* [Your objective] Identify each line among the items below that contains the word "does" with matching capitalization, and copy those lines.

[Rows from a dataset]

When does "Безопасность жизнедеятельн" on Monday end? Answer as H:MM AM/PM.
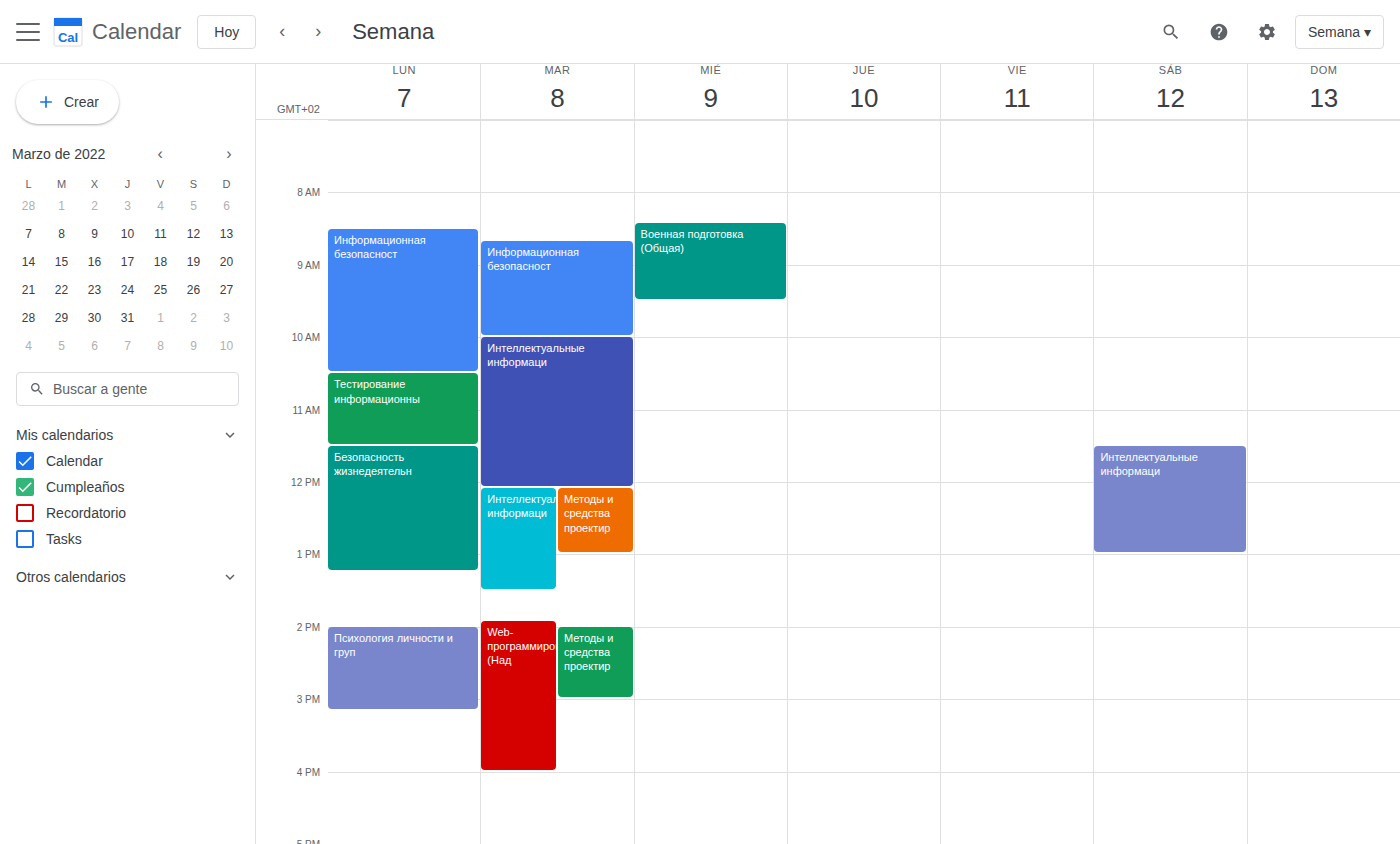
1:15 PM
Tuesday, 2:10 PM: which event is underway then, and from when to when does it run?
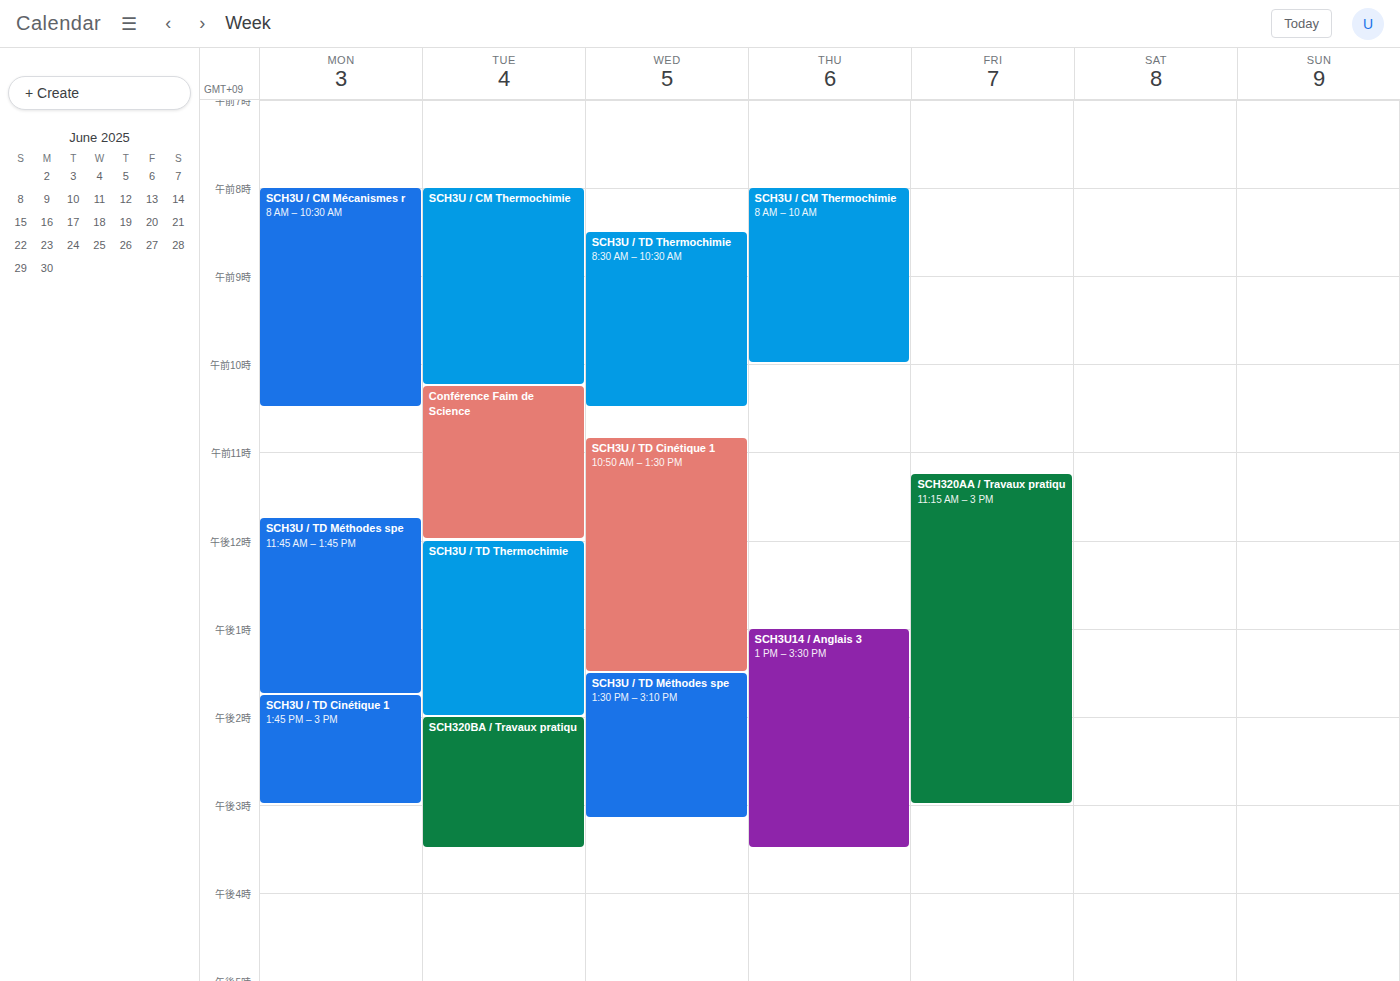
"SCH320BA / Travaux pratiqu", 2:00 PM to 3:30 PM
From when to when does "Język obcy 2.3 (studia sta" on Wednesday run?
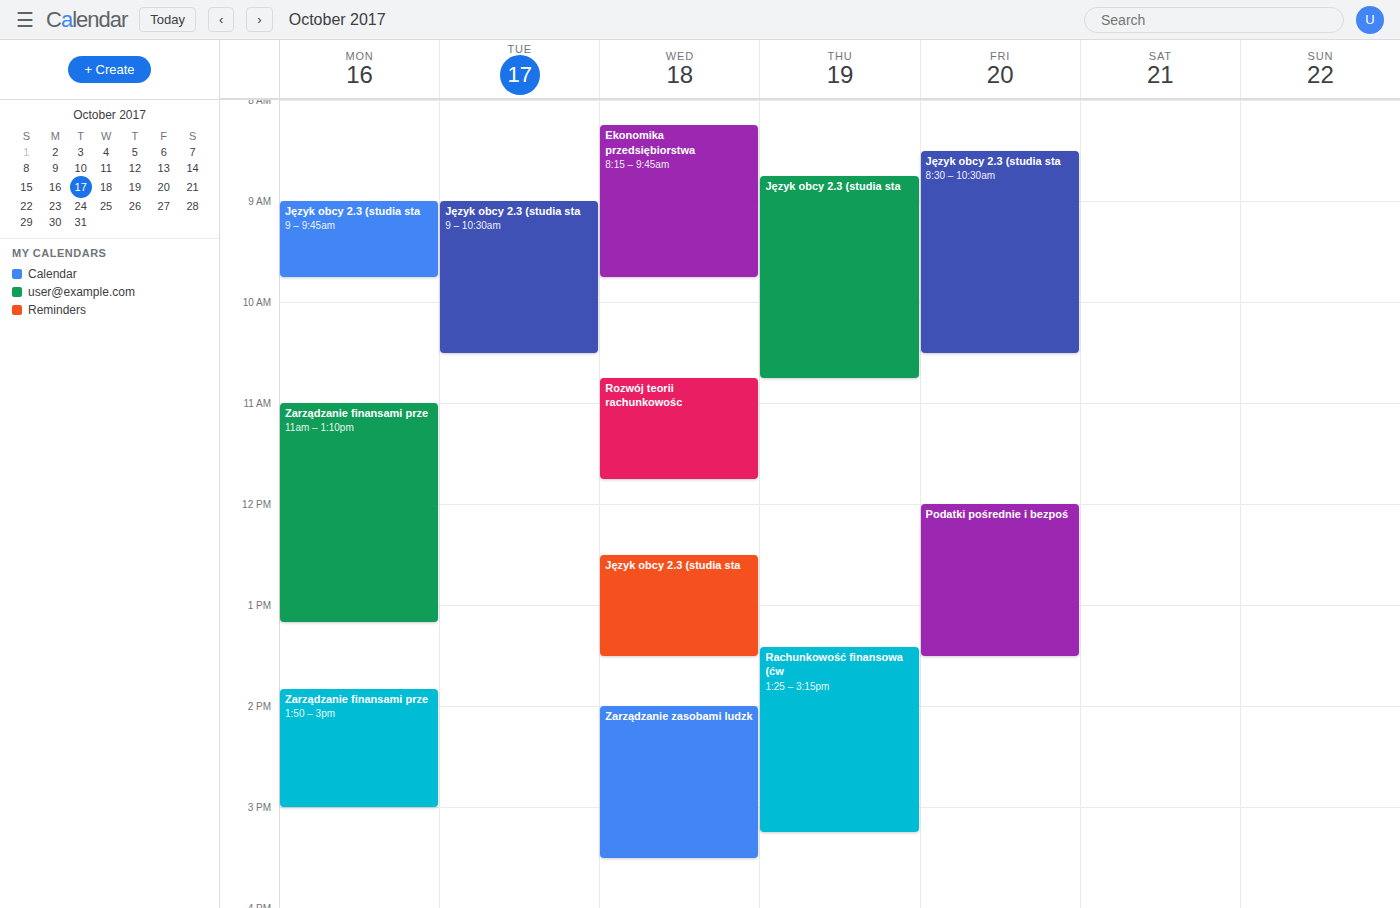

* [Expected output]
When does "Безопасность жизнедеятельн" on Monday end? Answer as H:MM AM/PM.
Tuesday, 2:10 PM: which event is underway then, and from when to when does it run?
From when to when does "Język obcy 2.3 (studia sta" on Wednesday run?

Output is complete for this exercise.